CSF biomarker panels for specific diagnosis of FTD. A) Receiver operating characteristic (ROC) curves depict the performance of 14 CSF biomarker panel discriminating FTD from controls. Black line is the mean area under the curve (AUC) overall re-samplings (1000 repeats of 5-fold cross-validation, grey lines). B) Forest plot shows the different AUC and 95% confidence interval for the 14 and 13 CSF biomarker panels, and NFL to discriminate between FTD and controls (blue) or AD (red).
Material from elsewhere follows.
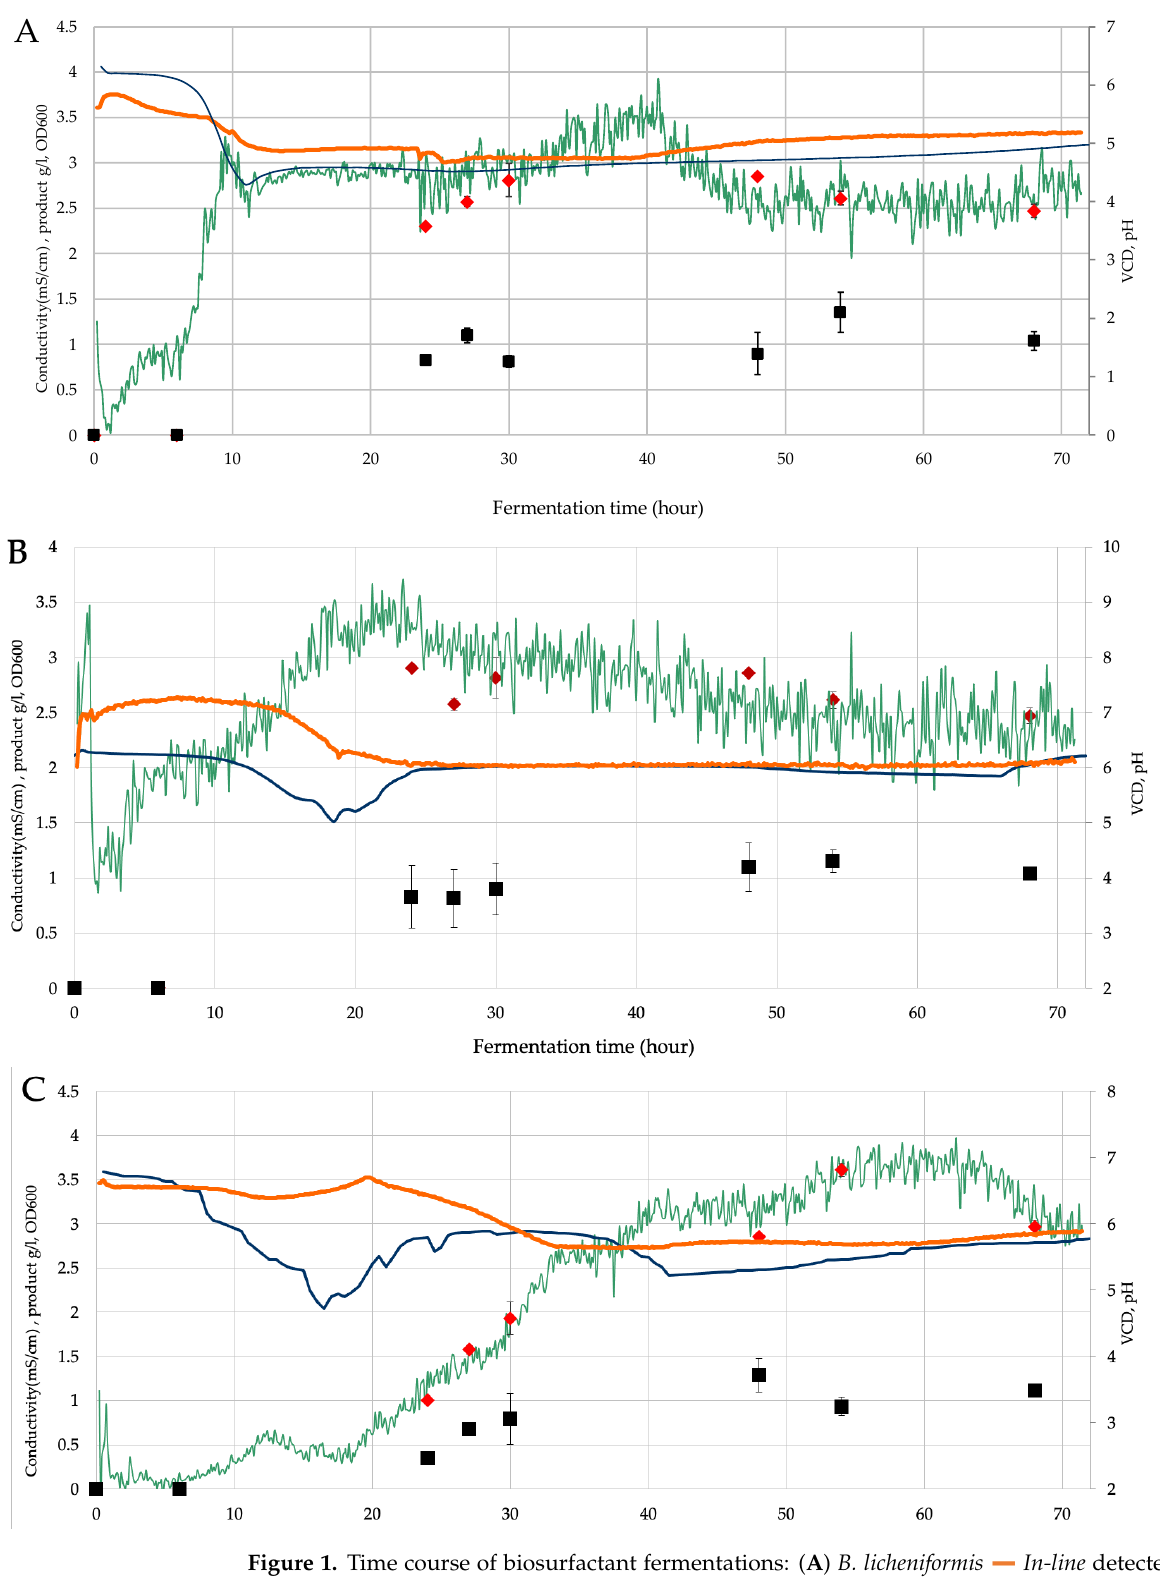
Figure 1. Time course of biosurfactant fermentations: ( A ) B. licheniformis ▬ In-line detected total products IDTP (=0.65 × conductivity [mS/cm] + 0.1); ( B ) B. subtilis ▬ IDTP (=0.65× conductivity [mS/cm] + 0.1); ( C ) G. stearothermophilus ▬ IDTP (=0.65* conductivity [mS/cm] + 0.1) biosurfactant fermentation, ▬ pH, ▬ VCD (=10× permittivity [mS/cm] + 1.8), ◊ OD600 and ■ product.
C) Correlation matrix heatmap representing the Spearman’s correlation coefficient in-between the proteins selected in each panel, MMSE score, and FTLD-CDR scores in the total cohorts, and in a subset of the FTD group (n = 62). ROC curves depict the performance of 13 CSF biomarker panel discriminating FTD from AD (D) and FTLD-Tau from FTLD-TDP (E). Forest plot shows the different AUC and 95% confidence interval for the 10 CSF biomarker panels, and pTau/tTau ratio to discriminate between neuropathological subtypes (purple), subtypes that are genetic and/or autopsy confirmed (brown), subtypes which are genetic confirmed (coral), and subtypes which are autopsy confirmed (beige).

Figure 4.

Development and validation of custom CSF biomarker panels for FTD diagnosis in independent cohorts. A) Lollipopplots depict the beta-coefficients obtained in the discovery phase in parallel to the beta-coefficients of the custom assays in clinical validation cohorts 1 and 2 and the autopsy cohort. Grey dots shows proteins that did not remain significant after correction for multiple testing. B) Receiver operating characteristic (ROC) curves showing the performance of the CSF biomarker panel discriminating FTD from controls or AD using the custom assays across the two clinical and one autopsy validation cohort. Inserts outline corresponding AUC and 95% CI. C) Forest plots depict the different AUC and 95% CI obtained with the CSF FTD biomarker panels or CSF NfL in the comparison between FTD and controls (blue) or AD (red).